Okuma Parçası →
........

Tayyip’in Tercüman’da yayınlanan röportajı da benzer temalarla aynı mesajı veriyor. Tayyip bir yandan Genelkurmay’la ve Cumhurbaşkanı ile ne kadar uyumlu çalıştıklarını anlatırken bir yandan da “28 Şubat artık bitmeli” mesajını araya sıkıştırıyor. İyi ama madem Ordu ile AKP ilişkileri “şiir gibi” o halde “28 Şubat artık bitmeli” demek de ne oluyor? Bitmeli denildiğine göre 28 Şubat devam ediyor. Devam ediyorsa bu çizilen uyumlu çalışma tablosu açık bir çelişki olmuyor mu?

Bu çelişik ifadeleri bir kafakarışıklığı ya da Ordu hükümet ilişkilerini tam olarak kavrayamamaktan kaynaklanan bir değerlendirme hatası olarak görmek de pek mümkün değil. Sonuçta rejimi yıkmak isteyen, şeriat düzenine geçme planları yapan ve uzun yıllardır bu amaç için çalışan bir siyasal hareketten bahsediyoruz.
O halde, bütün bu gerçeklere baktığımızda şu tespit yapılabilir: Şeriatçılar 28 Şubat’ı tasfiye etme yolunda önemli adımlar atmış olsalar da 28 Şubat’ın yarattığı korkuyu atlatabilmiş değiller. Attıkları her adım onları hedeflerine bir adım yaklaştırırken korkularını da bir derece arttırıyor.
Korku arttıkça savunma refleksi saldırganlık olarak ortaya çıkıyor. İktidardan indirilme korkusu paranoyak bir ruh haline dönüşüyor ki şeriatçı yazarların 28 Şubat’a ilişkin yazdıkları her cümle de bu paranoyak ruh halinin yansımalarını görebiliyoruz.
Ordu ile ilişkilerin gerçekte olmasa bile görünürde uyumlu gösterilmesi bu nedenle önemli. Çünkü şeriatçılar hem kendilerinin hem de Ordu’nun değişmediğini bal gibi biliyorlar.

........

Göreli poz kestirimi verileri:
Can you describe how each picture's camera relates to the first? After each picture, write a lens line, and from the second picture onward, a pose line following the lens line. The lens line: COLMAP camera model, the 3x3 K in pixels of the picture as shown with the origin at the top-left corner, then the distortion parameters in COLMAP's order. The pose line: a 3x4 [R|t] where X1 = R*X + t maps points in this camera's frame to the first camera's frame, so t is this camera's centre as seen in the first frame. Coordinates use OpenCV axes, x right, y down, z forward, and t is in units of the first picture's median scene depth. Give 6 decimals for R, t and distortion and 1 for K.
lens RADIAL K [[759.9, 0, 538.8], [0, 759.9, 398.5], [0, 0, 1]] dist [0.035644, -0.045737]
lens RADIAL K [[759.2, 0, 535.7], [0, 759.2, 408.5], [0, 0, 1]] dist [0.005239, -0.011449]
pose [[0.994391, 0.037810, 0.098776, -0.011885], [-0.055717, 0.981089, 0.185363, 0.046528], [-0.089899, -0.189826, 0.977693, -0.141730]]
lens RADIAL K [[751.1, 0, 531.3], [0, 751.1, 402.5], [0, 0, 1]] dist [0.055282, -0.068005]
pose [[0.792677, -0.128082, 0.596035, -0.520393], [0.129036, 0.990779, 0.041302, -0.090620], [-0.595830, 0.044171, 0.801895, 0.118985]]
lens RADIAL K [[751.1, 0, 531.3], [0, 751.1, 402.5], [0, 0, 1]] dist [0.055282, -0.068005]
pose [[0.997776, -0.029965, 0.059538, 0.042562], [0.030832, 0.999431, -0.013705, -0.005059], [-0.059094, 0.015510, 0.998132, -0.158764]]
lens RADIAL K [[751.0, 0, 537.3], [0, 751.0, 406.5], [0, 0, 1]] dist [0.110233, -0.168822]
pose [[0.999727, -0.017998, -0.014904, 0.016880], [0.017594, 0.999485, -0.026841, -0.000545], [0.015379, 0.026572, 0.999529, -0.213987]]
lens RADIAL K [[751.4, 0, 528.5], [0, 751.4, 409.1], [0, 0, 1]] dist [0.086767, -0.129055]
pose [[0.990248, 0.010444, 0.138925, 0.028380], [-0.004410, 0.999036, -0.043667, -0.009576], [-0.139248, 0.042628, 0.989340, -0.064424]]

........

Yapılacak İş → Okuma parçasında "Korku arttıkça savunma" sözleriyle başlayıp "bal gibi biliyorlar." sözlerine kadar devam eden bölümü hiçbir değişiklik yapmadan yazın.

Alıştırmanın Cevabı →
Korku arttıkça savunma refleksi saldırganlık olarak ortaya çıkıyor. İktidardan indirilme korkusu paranoyak bir ruh haline dönüşüyor ki şeriatçı yazarların 28 Şubat’a ilişkin yazdıkları her cümle de bu paranoyak ruh halinin yansımalarını görebiliyoruz.
Ordu ile ilişkilerin gerçekte olmasa bile görünürde uyumlu gösterilmesi bu nedenle önemli. Çünkü şeriatçılar hem kendilerinin hem de Ordu’nun değişmediğini bal gibi biliyorlar.